TRY IT:
Would you print exactly the lines that begin the listing and continue through the line holding "Mei 27, 2026"? No pictures, please.

SOURCE MATERIAL:

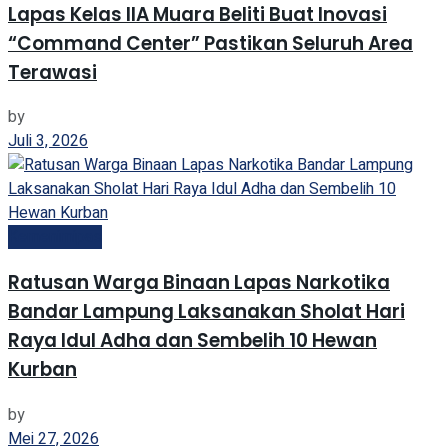
Lapas Kelas IIA Muara Beliti Buat Inovasi
“Command Center” Pastikan Seluruh Area
Terawasi
by
Juli 3, 2026
Kemenimipas
Ratusan Warga Binaan Lapas Narkotika
Bandar Lampung Laksanakan Sholat Hari
Raya Idul Adha dan Sembelih 10 Hewan
Kurban
by
Mei 27, 2026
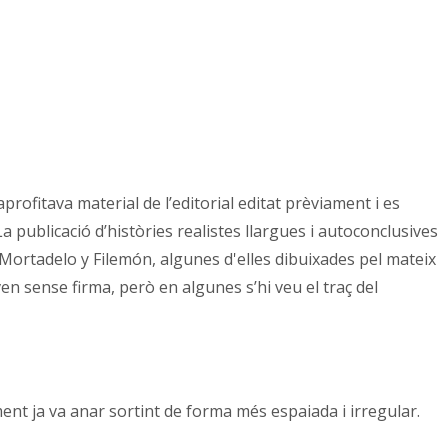
rofitava material de l’editorial editat prèviament i es
 La publicació d’històries realistes llargues i autoconclusives
 Mortadelo y Filemón, algunes d'elles dibuixades pel mateix
en sense firma, però en algunes s’hi veu el traç del
ment ja va anar sortint de forma més espaiada i irregular.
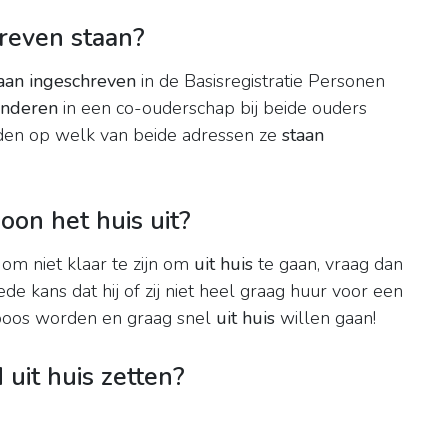
reven staan?
aan ingeschreven
in de Basisregistratie Personen
inderen
in een co-ouderschap bij beide ouders
en op welk van beide adressen ze
staan
oon het huis uit?
 om niet klaar te zijn om
uit huis
te gaan, vraag dan
ede kans dat hij of zij niet heel graag huur voor een
j boos worden en graag snel
uit huis
willen gaan!
 uit huis zetten?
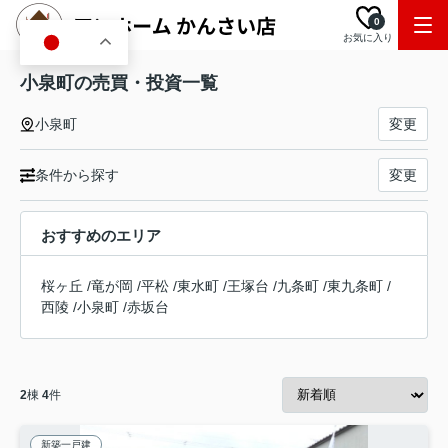
0
お気に入り
JA
小泉町の売買・投資一覧
小泉町
変更
条件から探す
変更
おすすめのエリア
桜ヶ丘
/
竜が岡
/
平松
/
東水町
/
王塚台
/
九条町
/
東九条町
/
西陵
/
小泉町
/
赤坂台
2
棟
4
件
新築一戸建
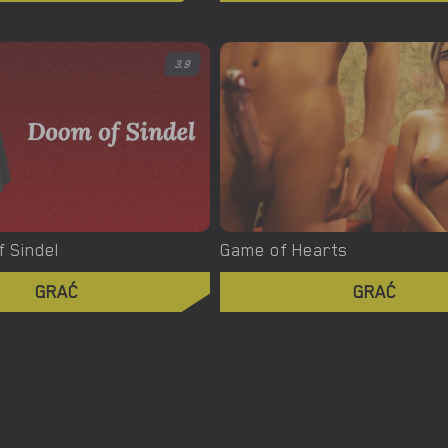
3.9
 Sindel
Game of Hearts
GRAĆ
GRAĆ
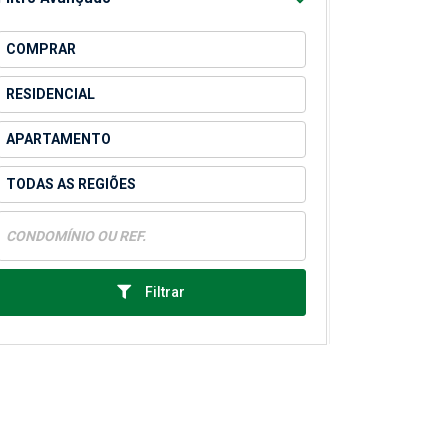
Filtrar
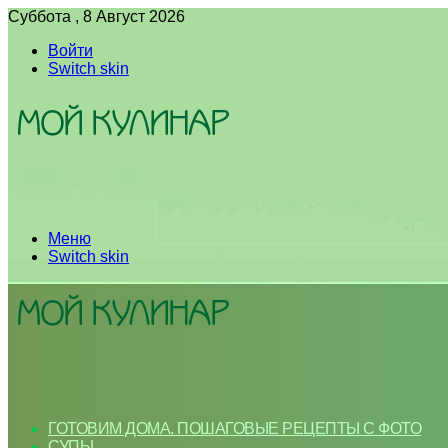
Суббота , 8 Август 2026
Войти
Switch skin
Меню
Switch skin
ГОТОВИМ ДОМА. ПОШАГОВЫЕ РЕЦЕПТЫ С ФОТО
СУПЫ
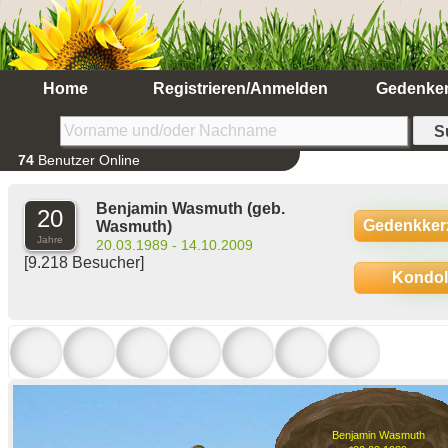
Home
Registrieren/Anmelden
Gedenke
74
Benutzer Online
Benjamin Wasmuth
(geb.
20
Gedenkker
Wasmuth)
Jahre
20.03.1989 - 14.10.2009
[9.218 Besucher]
Kondo
Benjamin Wasmuth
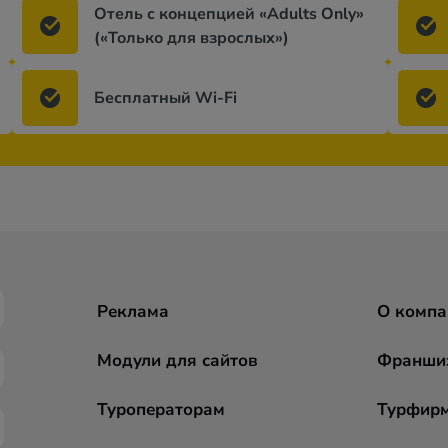
Отель с концепцией «Adults Only»
(«Только для взрослых»)
Бесплатный Wi-Fi
Реклама
О компа
Модули для сайтов
Франши
Туроператорам
Турфир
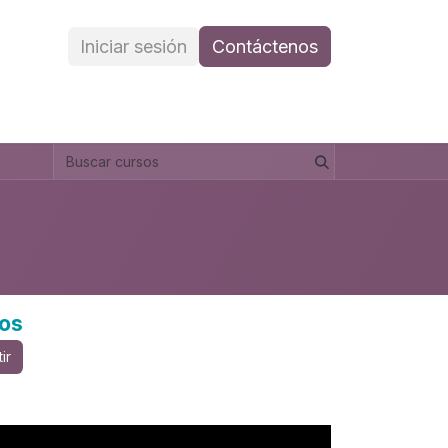
Iniciar sesión
Contáctenos
tos
ir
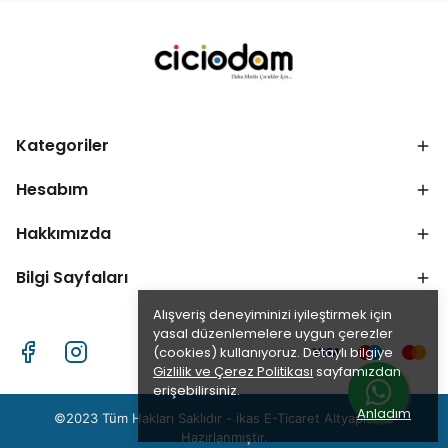
Kategoriler
Hesabım
Hakkımızda
Bilgi Sayfaları
Alışveriş deneyiminizi iyileştirmek için
yasal düzenlemelere uygun çerezler
(cookies) kullanıyoruz. Detaylı bilgiye
Gizlilik ve Çerez Politikası
sayfamızdan
erişebilirsiniz.
Anladım
©2023 Tüm Hakları Saklıdır - ikas E-Ticaret
Altyapısı ile
Hazırlanmıştır.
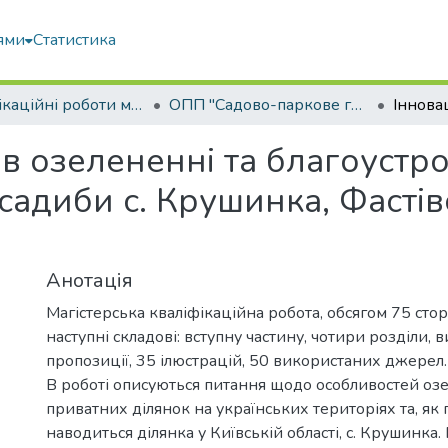
ями
Статистика
Кваліфікаційні роботи магістрів
ОПП "Садово-паркове господарство"
 в озелененні та благоустро
садиби с. Крушинка, Фастів
Анотація
Магістерська кваліфікаційна робота, обсягом 75 стор
наступні складові: вступну частину, чотири розділи, 
пропозиції, 35 ілюстрацій, 50 використаних джерел.
В роботі описуються питання щодо особливостей оз
приватних ділянок на українських територіях та, як 
наводиться ділянка у Київській області, с. Крушинка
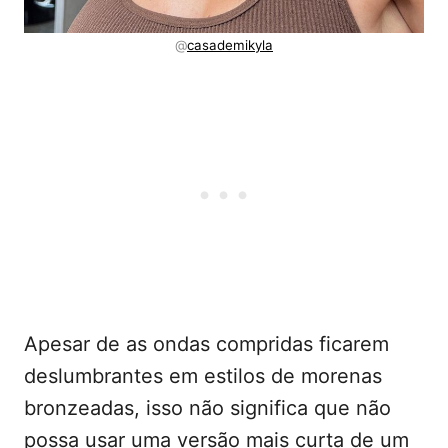
@
casademikyla
Apesar de as ondas compridas ficarem
deslumbrantes em estilos de morenas
bronzeadas, isso não significa que não
possa usar uma versão mais curta de um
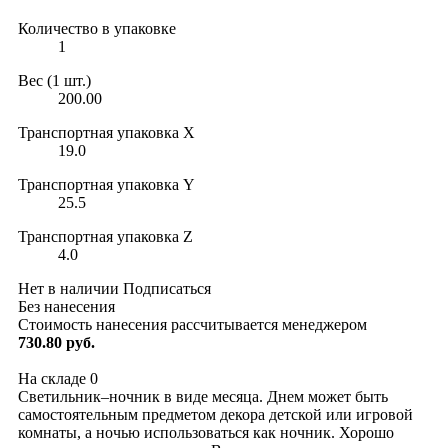
Количество в упаковке
1
Вес (1 шт.)
200.00
Транспортная упаковка X
19.0
Транспортная упаковка Y
25.5
Транспортная упаковка Z
4.0
Нет в наличии
Подписаться
Без нанесения
Стоимость нанесения рассчитывается менеджером
730.80 руб.
На складе
0
Светильник–ночник в виде месяца. Днем может быть
самостоятельным предметом декора детской или игровой
комнаты, а ночью использоваться как ночник. Хорошо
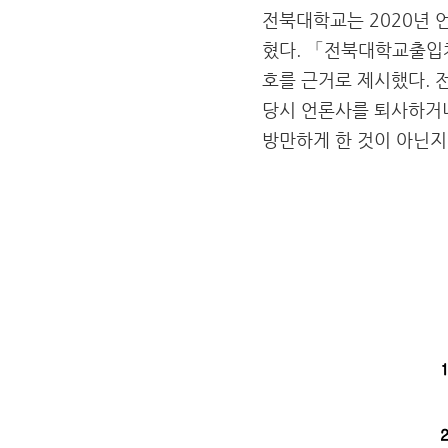
전북대학교는 2020년 
혔다. 「전북대학교출입
호를 근거로 제시했다. 
당시 언론사를 퇴사하거
방만하게 한 것이 아닌지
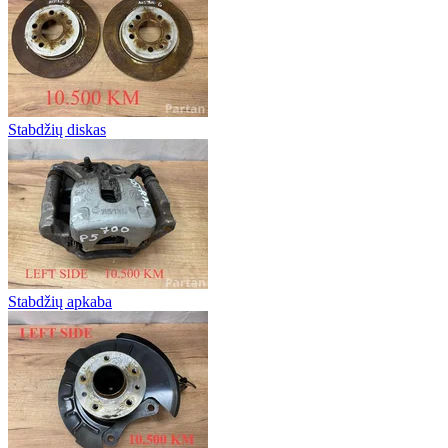
Stabdžių diskas
Stabdžių apkaba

TASK OUTPUT:
Lapas Kelas IIA Muara Beliti Buat Inovasi
“Command Center” Pastikan Seluruh Area
Terawasi
by
Juli 3, 2026
Kemenimipas
Ratusan Warga Binaan Lapas Narkotika
Bandar Lampung Laksanakan Sholat Hari
Raya Idul Adha dan Sembelih 10 Hewan
Kurban
by
Mei 27, 2026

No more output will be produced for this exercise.